Boutaga Khalil, van Winkelhoff Arie Jan, Vandenbroucke-Grauls Christina M J E, Savelkoul Paul H M
Department of Oral Microbiology, Academic Center for Dentistry Amsterdam (ACTA), Universiteit van Amsterdam, and Vrije Universiteit, The Netherlands.
J Clin Periodontol. 2006 Jun;33(6):427-33. doi: 10.1111/j.1600-051X.2006.00925.x.
For the analysis of subgingival plaque, anaerobic bacterial culture has been the gold standard for many years. Currently, molecular microbial techniques have become available to identify and quantify target organisms with high specificity and sensitivity. The technique of real-time polymerase chain reaction(RT-PCR) provides a new tool to detect oral pathogens both in oral and non-oral human infections. The aim of this study was to compare the RT-PCR and anaerobic culture for detection and quantification of six periodontal pathogens in periodontal health and disease.
Subgingival plaque samples from 259 adult patients with periodontitis and 111 healthy controls were analysed with quantitative anaerobic culture and quantitative RT-PCR for Actinobacillus actinomycetemcomitans, Porphyromonas gingivalis, Prevotella intermedia, Tannerella forsythia, Micromonas micros and Fusobacterium spp.
All species were more frequently isolated from patients than controls with both culture and RT-PCR. P. gingivalis, T. forsythia and M. micros appeared significant markers for disease with both techniques. P. intermedia was significantly associated with periodontitis by RT-PCR only (OR 9.7), whereas A. actinomycetemcomitans showed a significant relationship by culture only. The critical differences between culture and RT-PCR were culture-negative/PCR-positive samples which amounted to 7% for A. actinomycetemcomitans, 3% for P. gingivalis, 7% for T. forsythia, 20% for P. intermedia, 6% for M. micros, and 0.8% for Fusobacterium spp. in periodontitis patients and 12%, 3%, 2%, 35%, 14% and 0%, respectively, in the periodontally healthy group. Furthermore, periodontitis individuals had significantly higher amount of all of the test species in the subgingival plaque samples compared with healthy subjects.

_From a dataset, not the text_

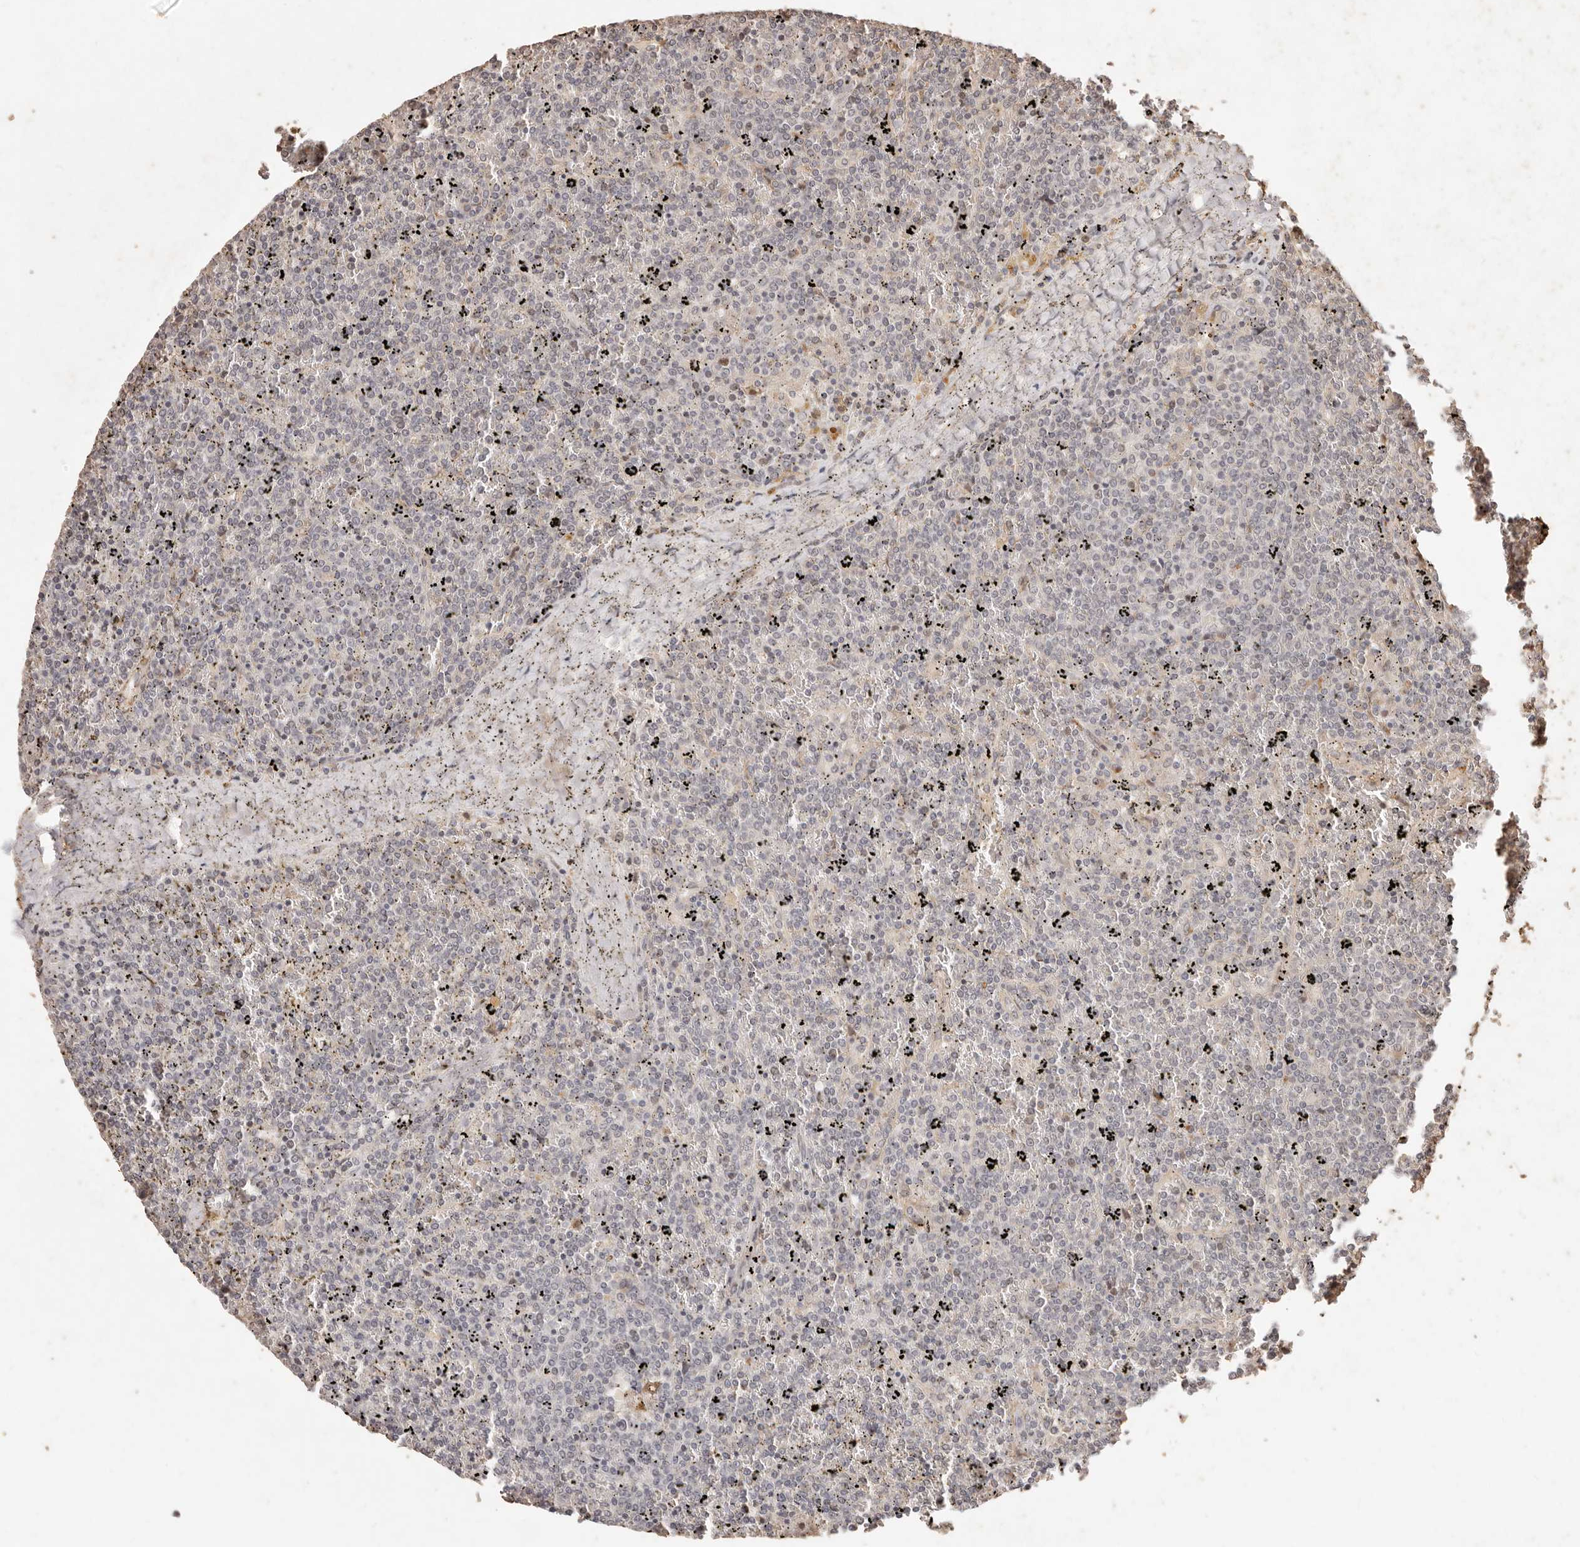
{"staining": {"intensity": "negative", "quantity": "none", "location": "none"}, "tissue": "lymphoma", "cell_type": "Tumor cells", "image_type": "cancer", "snomed": [{"axis": "morphology", "description": "Malignant lymphoma, non-Hodgkin's type, Low grade"}, {"axis": "topography", "description": "Spleen"}], "caption": "Immunohistochemistry (IHC) micrograph of low-grade malignant lymphoma, non-Hodgkin's type stained for a protein (brown), which demonstrates no expression in tumor cells.", "gene": "KIF9", "patient": {"sex": "female", "age": 19}}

RT-PCR provides a new rapid diagnostic tool and opens the opportunity to detect small numbers of oral pathogens in clinical specimens, which are under the detection limit by culture technique.
多年来,厌氧细菌培养一直是分析龈下菌斑的金标准。目前,分子微生物技术已可用于高特异性和高灵敏度地鉴定和定量目标微生物。实时聚合酶链反应(RT-PCR)技术为检测口腔和非口腔人类感染中的口腔病原体提供了一种新工具。本研究的目的是比较RT-PCR和厌氧培养法对牙周健康和疾病状态下六种牙周病原体的检测和定量。
对259例成年牙周炎患者和111例健康对照者的龈下菌斑样本进行定量厌氧培养和定量RT-PCR分析,检测伴放线放线杆菌、牙龈卟啉单胞菌、中间普氏菌、福赛坦纳菌、微小微单胞菌和梭杆菌属。
通过培养和RT-PCR检测,所有菌种在患者中分离出的频率均高于对照组。牙龈卟啉单胞菌、福赛坦纳菌和微小微单胞菌在两种技术下均表现为疾病的显著标志物。中间普氏菌仅通过RT-PCR与牙周炎显著相关(比值比9.7),而伴放线放线杆菌仅通过培养显示出显著关系。培养与RT-PCR之间的关键差异在于培养阴性/PCR阳性样本,在牙周炎患者中,伴放线放线杆菌为7%,牙龈卟啉单胞菌为3%,福赛坦纳菌为7%,中间普氏菌为20%,微小微单胞菌为6%,梭杆菌属为0.8%;在牙周健康组中分别为12%、3%、2%、35%、14%和0%。此外,与健康受试者相比,牙周炎患者龈下菌斑样本中所有检测菌种的数量均显著更高。
RT-PCR提供了一种新的快速诊断工具,为在临床标本中检测培养技术检测限以下的少量口腔病原体提供了机会。